In [2]:
import numpy as np
import pandas as pd

import numba
import iqplot
import colorcet
import bokeh.io
bokeh.io.output_notebook()

## Calculate p-values
Null hypothesis: Male and female SHERPies have the same number of Twitter followers.

In [20]:
df = pd.read_csv('SHERP_tweeter_data_clean.csv')
df.tail()

Unnamed: 0,gender,name,display_name,bio,favorites_count,followers_count,list_memberships,tweets_retweets_count,following_count,acct_created,location
255,f,LauraGeggel,Laura Geggel,"b""Im a transplanted Seattleite living in New Y...",5562,2946,100,3886,4985,2/4/2008 19:46,New York
256,f,CatherineDold,Catherine Dold,Freelance writer/editor #health #biopharm #add...,281,1468,125,1829,1687,2/2/2008 18:31,"Boulder, Colorado"
257,m,kerthan,Ker Than,Sci writer with interests spanning anthropolog...,118,902,78,557,842,1/24/2008 16:26,California
258,f,karina4848,karina4848,Editor of Scholastic MATH (an awesome math mag...,0,81,8,385,90,12/14/2007 3:16,"New York, NY"
259,f,lindy2350,Melinda Wenner Moyer,Science journalist. Contributing editor @SciAm...,16180,13900,624,5181,3904,9/4/2007 19:33,"Hudson Valley, NY"


In [27]:
df.shape

(260, 11)

- LISTED ENTRIES -
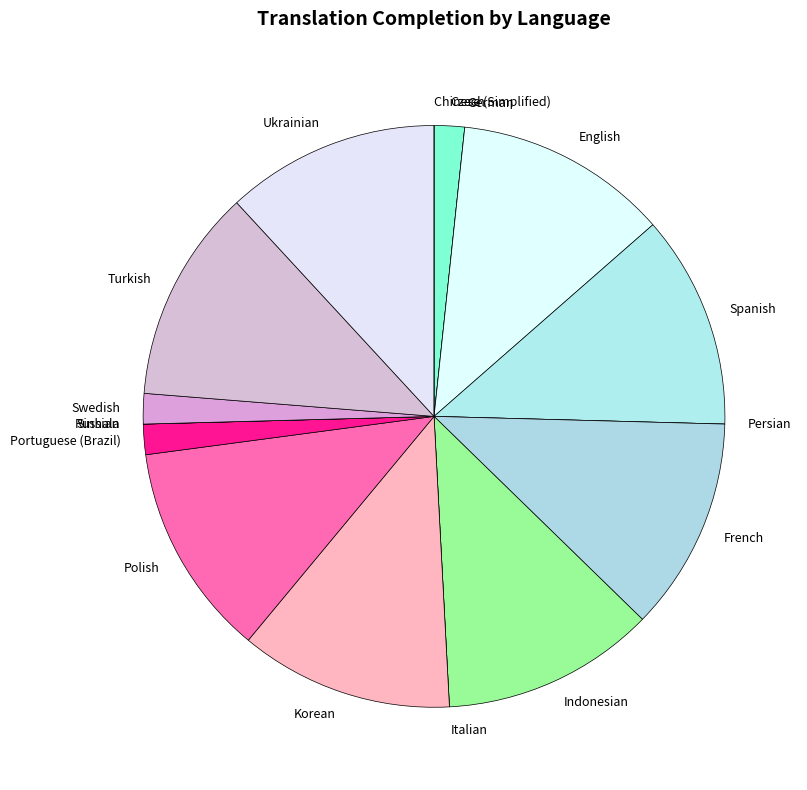

True or false: Ukrainian accounts for 12% of the total.

True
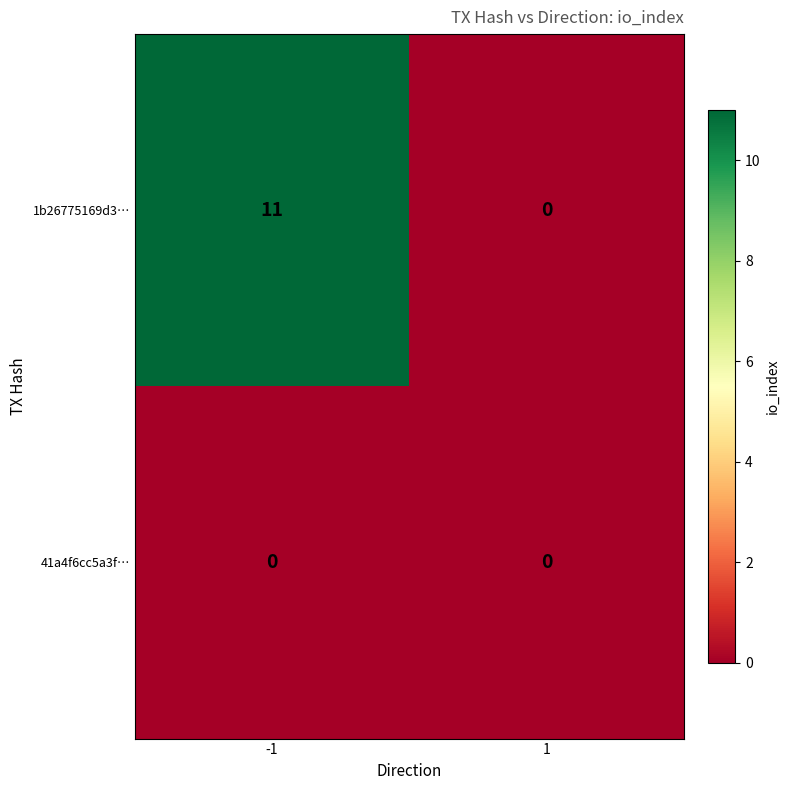

At which category is the sum across all series the highest?

-1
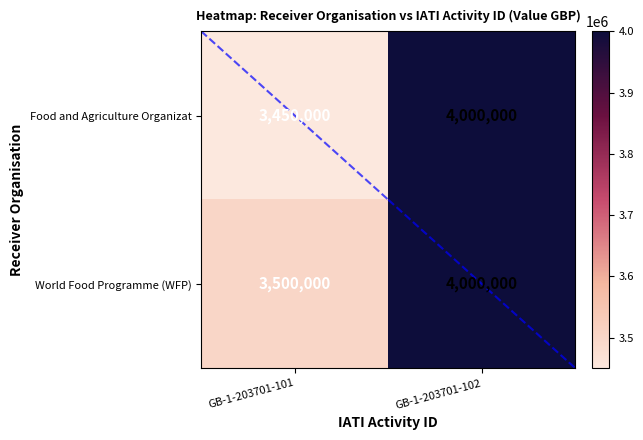

List the series in order of their overall mean, lowest first.

Food and Agriculture Organizat, World Food Programme (WFP)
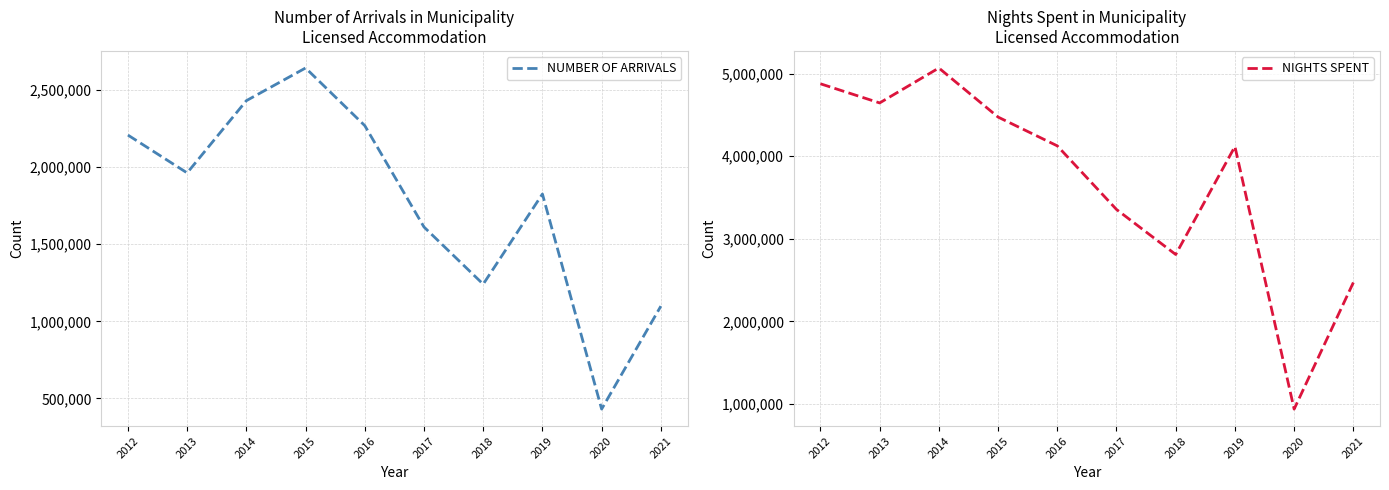

Reading left to right, list all the values displayed in this chart.

NUMBER OF ARRIVALS: 2012=2208678	2013=1963150	2014=2431852	2015=2644017	2016=2269873	2017=1611959	2018=1240889	2019=1826154	2020=430328	2021=1098456
NIGHTS SPENT: 2012=4877189	2013=4645250	2014=5068227	2015=4474218	2016=4125711	2017=3355819	2018=2810808	2019=4117532	2020=939652	2021=2471826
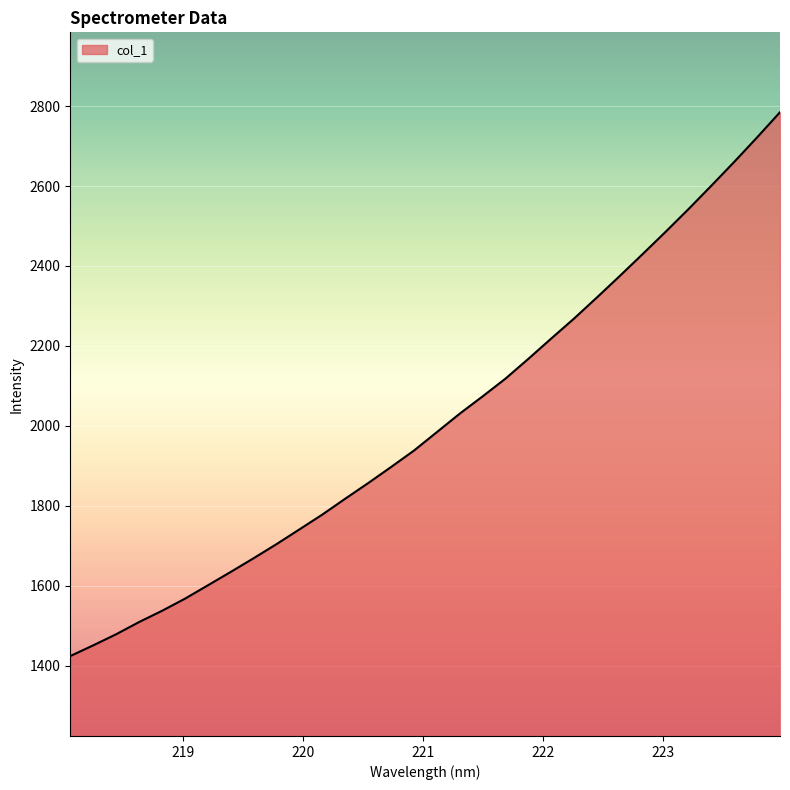

Which category has the lowest value across all series?

218.0596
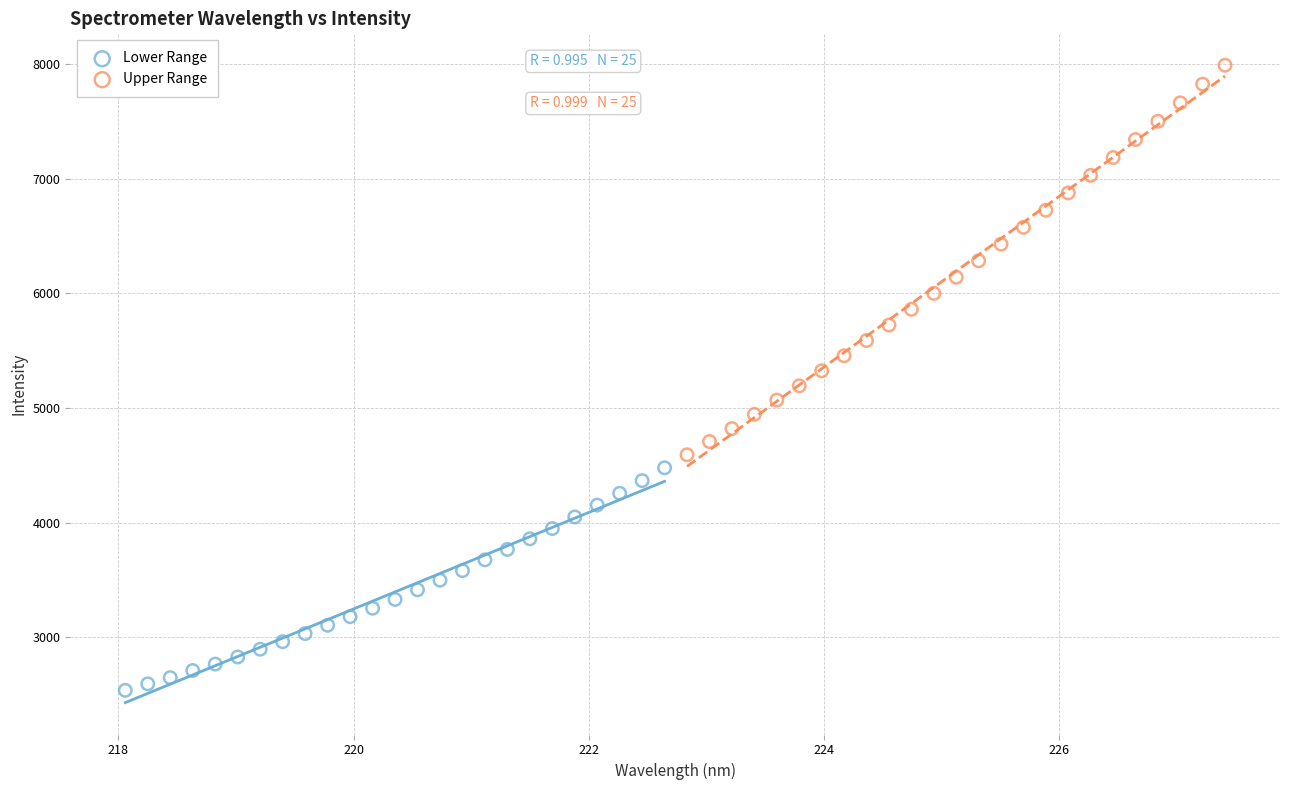

Which series has the widest spread of Y values?

Upper Range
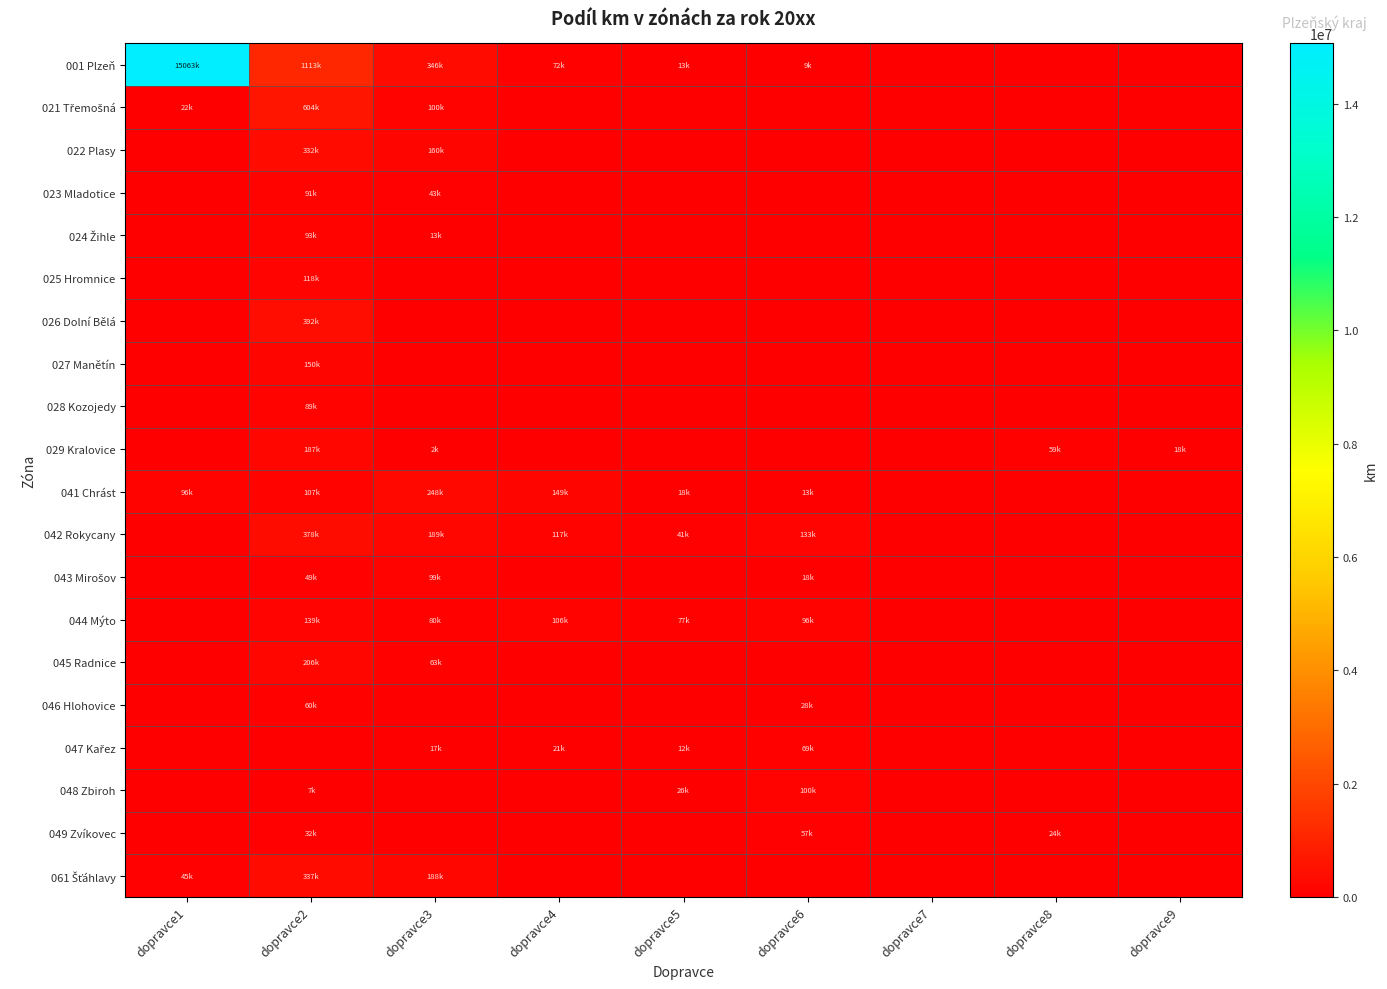

Count the number of data series in this chart.

20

- YOUR TASKS -
1. Answer these from the Twitter followers notebook:
(a) What null hypothesis is stated?
(b) Which CSV file is loaded into df?
(c) What does df.shape return?
2. Please carry on the Twitter followers notebook from the point where it stops.
The items that come after the Twitter followers notebook are separate material.

- RESULTS IN ORDER -
1.
(a) Male and female SHERPies have the same number of Twitter followers.
(b) SHERP_tweeter_data_clean.csv
(c) (260, 11)

2.
In [30]:
is_high = df.followers_count > 30000

In [31]:
df[is_high]

Unnamed: 0,gender,name,display_name,bio,favorites_count,followers_count,list_memberships,tweets_retweets_count,following_count,acct_created,location
247,m,ivanoransky,Ivan Oransky,"VP, Editorial, @Medscape. Distinguished Writer...",10,33404,1754,30063,3020,8/15/2008 2:43,"Northampton, MA and New York, NY"


In [21]:
p = iqplot.ecdf(df, q="followers_count", cats="gender")
bokeh.io.show(p)

In [22]:
rg = np.random.default_rng()

# Set up Numpy arrays for convenience (also much better performance)
male = df.loc[df["gender"] == "m", "followers_count"].values
female = df.loc[df["gender"] == "f", "followers_count"].values

# ECDF values for plotting
male_ecdf = np.arange(1, len(male)+1) / len(male)
female_ecdf = np.arange(1, len(female)+1) / len(female)

# Make 100 bootstrap samples and plot them
for _ in range(100):
    bs_male = rg.choice(male_ecdf, size=len(male_ecdf))
    bs_female = rg.choice(female_ecdf, size=len(female_ecdf))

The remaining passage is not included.